● PROVIDED TEXT:
=-=-=

I have RNASeq datasets composed of multiple treatments vs multiple control batches (i.e., each treatment has its own control). All samples however come from the same parent cell line, hence I believe I should be able to use the controls from other treatments -- in order to expand my n for controls and increase the robustness of the treatment vs control DE analysis. I have checked each control sample and they are wt (by calling SNPs) -- the treatments here are CRISPR introduction of mutations into the parent cell line. What is a good way to additionally check that all these controls could indeed by grouped together, besides exploratory PCA (checking to see that treatment vs control is on PC1 and not the different control batches)? How about doing DGE analysis only on controls and checking to see that the most variable genes there are not the genes identified in treatment vs control analysis? Any other checks?
The problem with conducting DE tests of our control samples against each other, is that there will undoubtedly be SOME differences between them. But how many is too many? If its only 3 genes, is that too many, what if its 30? Or 300?
Probably the best solution here is instead of just using the pooled controls for a series of many DE analyses, instead encode the whole thing as a single model with one factor for treatment and one factor for "batch", where a batch refers to a pair of treatment and control, so for two treatments with 2 reps your design table might look like:
Sample Treatment Batch 1 Control batch1 2 Control batch1 3 Treat1 batch1 4 Treat1 batch1 5 Control batch2 6 Control batch2 7 Treat2 batch2 8 Treat2 batch2
And the design formula
~ 0 + Batch + Treatment. The model will then attempt to correct for any pair specific differences (that is effects that are shared between control and treatment for any particular pair, but not with other pairs).

=-=-=

● RECORDS:
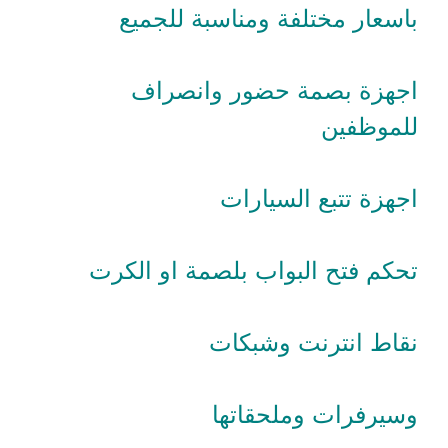
باسعار مختلفة ومناسبة للجميع
اجهزة بصمة حضور وانصراف
للموظفين
اجهزة تتبع السيارات
تحكم فتح البواب بلصمة او الكرت
نقاط انترنت وشبكات
وسيرفرات وملحقاتها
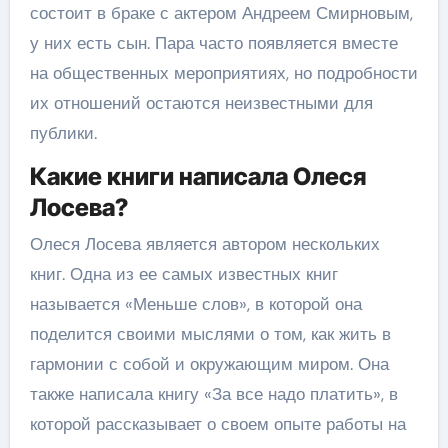
состоит в браке с актером Андреем Смирновым,
у них есть сын. Пара часто появляется вместе
на общественных мероприятиях, но подробности
их отношений остаются неизвестными для
публики.
Какие книги написала Олеся
Лосева?
Олеся Лосева является автором нескольких
книг. Одна из ее самых известных книг
называется «Меньше слов», в которой она
поделится своими мыслями о том, как жить в
гармонии с собой и окружающим миром. Она
также написала книгу «За все надо платить», в
которой рассказывает о своем опыте работы на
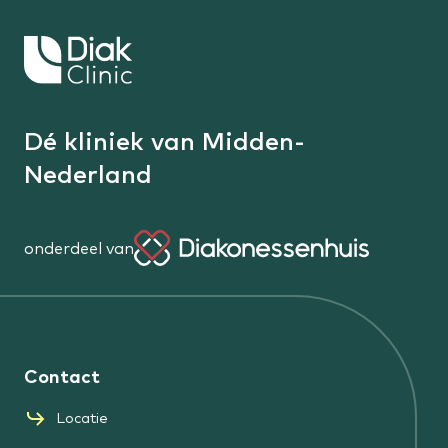
Keer
terug
naar
de
Dé kliniek van Midden-
homepage
Nederland
onderdeel van
Diakonessenhuis
Contact
Locatie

=-=-=

● WORK TO COMPLETE:
**a)** Answer these about the RNASeq thread:
(i) How was it checked that each control sample is wt?
(ii) In the proposed single model, what does a "batch" refer to?
(iii) What design formula does the thread give?
**b)** Retype the stretch of the RNASeq thread from "The problem with" through "30? Or 300?".

● EXERCISE RESULTS:
**a)**
(i) By calling SNPs.
(ii) A pair of treatment and control.
(iii) ~ 0 + Batch + Treatment

**b)**
The problem with conducting DE tests of our control samples against each other, is that there will undoubtedly be SOME differences between them. But how many is too many? If its only 3 genes, is that too many, what if its 30? Or 300?